Second, it’s not a stupid rule in a litigious society where a number of the leaders we used to know and respect have had affairs, and half of the rest have had false accusations railed against them by opportunistic people. It’s not stupid to be cautious. I myself have never been tempted to sin in situations where I have found myself alone with a man. I can say that with a pure heart. If a man would have made an advance, I would have run from the room–in fact, once a man began behaving inappropriately (not in a ministry situation) and I was out of there faster than you could blink–and I told people right away what happened and never went near him again. There is absolutely merit that we are responsible for our behavior and will do what we have resolved in our hearts to do. That said, what if I were in a ministry meeting with a man and he got mad at me and decided to say I came on to him. It works both ways? Remember Joseph? This isn’t a newsflash, people. It’s not narrow-minded to be careful, especially in high profile leadership. The world is ugly and people like fame–at anyone’s expense, sometimes. Being careful is wise.
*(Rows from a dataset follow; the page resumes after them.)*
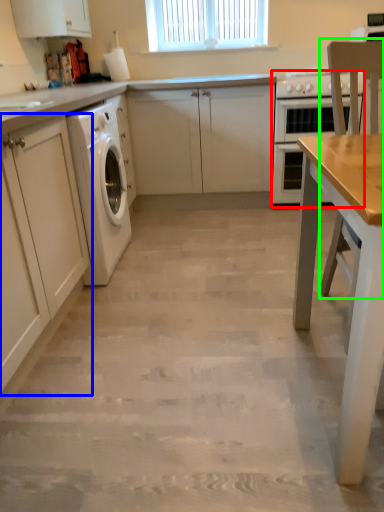
Question: Which object is the closest to the home appliance (highlighted by a red box)? Choose among these: cabinetry (highlighted by a blue box) or chair (highlighted by a green box).

Choices:
 (A) cabinetry
 (B) chair

Answer: (B)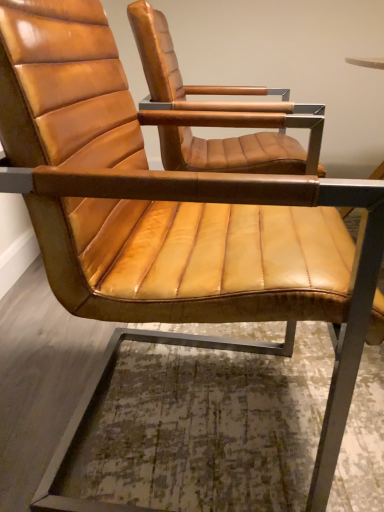
Describe the element at coordinates (240, 152) in the screenshot. The width and height of the screenshot is (384, 512). I see `matte brown leather chair at center` at that location.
Finally, the idea that Graham’s rule was only for him, the way God may give someone a personal conviction about eating meat, is what’s actually stupid. The Bible clearly says to avoid even the appearance of evil (1 Thessalonians 5:22). Imagine what you might think it appeared like if Billy Graham had come out of a hotel alone with a woman–even if they were innocently eating dinner while having a ministry planning meeting. Recently I was in a meeting with a leader of a major ministry–in a room with windows all around it and masses of people outside those windows so we could be seen at all times but still talk. I like to take pictures of everything because that’s part of my personality. We went and found another person to be in the selfie so that it would not be one man alone with one woman. Stupid? I call that wisdom. I respected it completely.
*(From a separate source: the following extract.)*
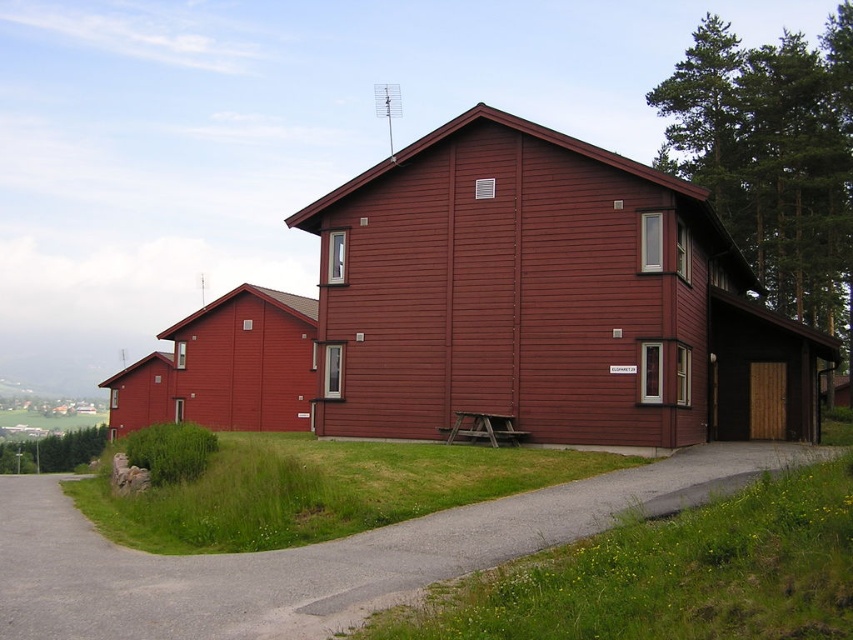
You are driving a car that is 2 meters wide. You need to park your car on the gray asphalt driveway at lower left near the matte wood barn at center. Can your car fit on the driveway?

The matte wood barn at center is wider than the gray asphalt driveway at lower left, but the question is about the driveway width. Since the driveway is narrower than the barn, and the car is 2 meters wide, we need to know the driveway width. However, the description only states the barn is wider. Without specific measurements for the driveway, we can infer it might be too narrow. But since the car is 2m, and driveways are typically wider than 2m, maybe it can fit. Hmm, this is unclear. The answer should be

From the picture: You are standing at the entrance of the rural area and want to locate the matte wood barn at center. According to the coordinates provided, where should you look relative to your current position?

The matte wood barn at center is located at coordinates point (543, 300), which means it is positioned slightly to the right and lower center of your current view.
In the name of avoiding anything “religious” we have lost our reason. The Billy Graham rule was more prophetic than it was personal. It’s not religious, controlling, or petty to care more about our integrity than some rule. I am a woman, and I suppose to some degree I am still in ministry. I have spent a good five years of my adult life in ministry. Not once, not ever, have I felt I could not “advance” in ministry because of a rule like this. What a ludicrous statement that gives no credit to God to do the advancement Himself.

As a final note, I have to add that I work in a secular environment, and while our rules are certainly more lax than a ministry, here are a couple we have in our office. My boss always meets with people with his door open and a secretary outside the office. He is extra careful when the meeting subject is a female, for the very same reasons most men who are careful would be, but this goes for any meeting that could be misconstrued by anyone, true or not. We have an annual award’s ceremony in another city and if the recipient is male, a female cannot take him alone, and if the recipient is female a male cannot take him alone. These are not rules. They are how we conduct things based on wisdom and plain old common sense.

Graham’s rule was wise, circumspect, and from the Lord–but it wasn’t a personal word for him. It is a model for us.